Los precios del petróleo se disparan por encima de los 116 dólares por barril tras las controvertidas declaraciones de Donald Trump sobre apoderarse del crudo iraní. En medio de la guerra en Medio Oriente, el crudo Brent registra un fuerte aumento mientras inversores temen una escalada en el conflicto entre Estados Unidos, Israel e Irán. Esta subida récord impacta la economía global y los bolsillos de millones de consumidores en un año marcado por la crisis energética mundial.

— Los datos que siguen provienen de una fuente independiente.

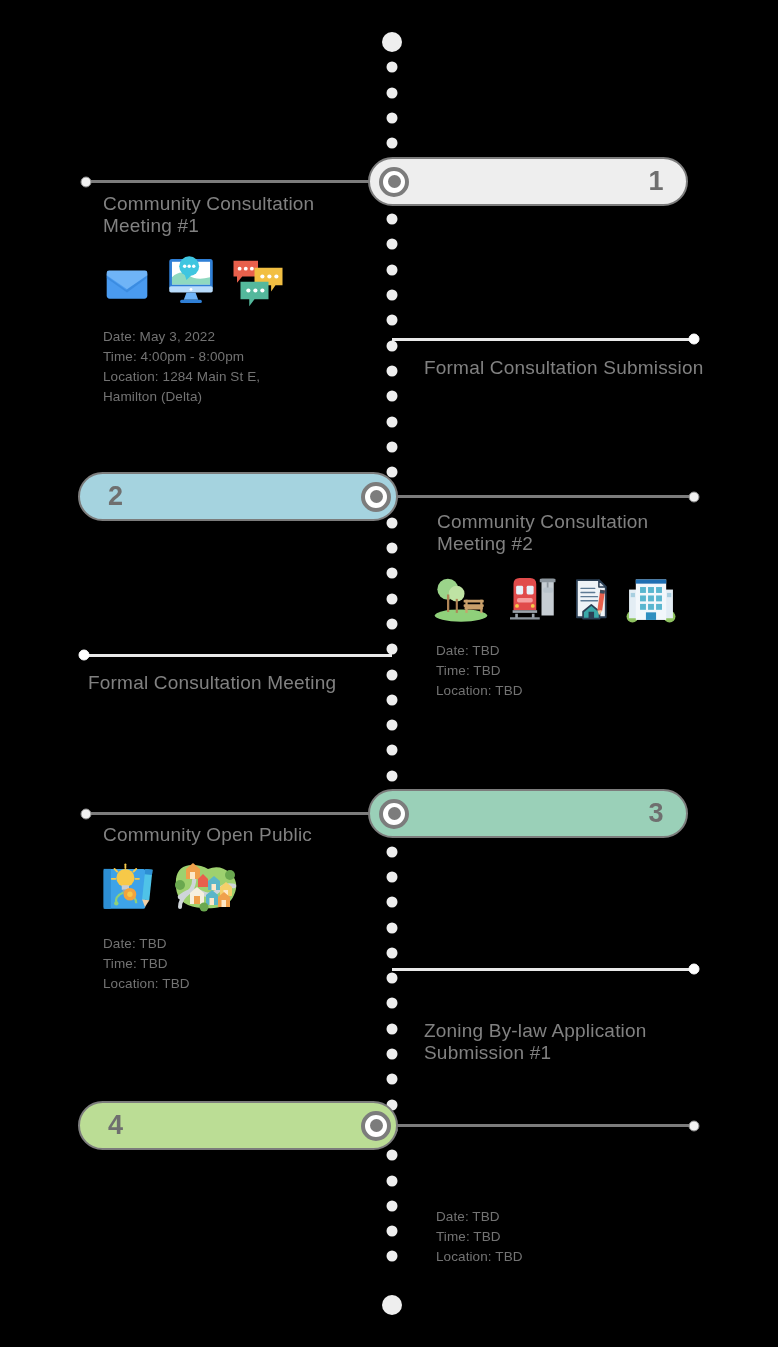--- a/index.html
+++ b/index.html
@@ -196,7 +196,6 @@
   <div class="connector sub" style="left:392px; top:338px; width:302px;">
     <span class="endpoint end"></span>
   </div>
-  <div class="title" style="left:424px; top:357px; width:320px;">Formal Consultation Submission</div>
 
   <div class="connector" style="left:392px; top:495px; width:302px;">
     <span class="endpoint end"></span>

El precio del petróleo registró un fuerte repunte este lunes, con el crudo Brent —referencia mundial— subiendo un 3,5 por ciento hasta los 116,5 dólares por barril. El WTI, referencia estadounidense, avanzó un 2 por ciento y alcanzó los 101,7 dólares. Los precios acumulan un alza superior al 50 por ciento en marzo, desde el inicio de la guerra entre Estados Unidos e Israel contra Irán el 28 de febrero, cuando el Brent se cotizaba en torno a los 73 dólares.
En una entrevista publicada el domingo por el Financial Times, Trump afirmó que quiere “apoderarse del petróleo en Irán” y que podría tomar la isla de Jarg, que gestiona cerca del 90 por ciento de las exportaciones petroleras del país. Comparó esta posible medida con las operaciones estadounidenses en Venezuela, donde Estados Unidos pretende controlar la industria petrolera “indefinidamente” tras la captura de Nicolás Maduro en enero.
Aunque el mandatario declaró este domingo a bordo del Air Force One que mantiene negociaciones muy buenas con Teherán y que el país aceptó “la mayor parte” de una lista de 15 demandas —entre ellas no desarrollar armas nucleares, entregar uranio altamente enriquecido y reabrir el estrecho de Ormuz—, funcionarios iraníes mostraron escepticismo. Teherán mantiene bloqueado el estrecho, por donde pasa aproximadamente una quinta parte del suministro mundial de petróleo.
Los ministros de Asuntos Exteriores de Pakistán, Arabia Saudita, Egipto y Turquía se reunieron el domingo en una cita calificada como “muy productiva”. Pakistán facilitará conversaciones entre Estados Unidos e Irán en los próximos días. Mientras tanto, Washington envió miles de militares adicionales a la región y milicianos hutíes respaldados por Irán intensificaron los ataques, lo que podría llevar al bloqueo del estrecho de Bab el-Mandeb.
El analista Jim Reid, jefe de investigación macroeconómica global de Deutsche Bank, advirtió en una nota: “Todavía no hay señales de que el conflicto vaya a terminar de forma clara y, dados los distintos titulares, los inversores siguen temiendo una nueva escalada”.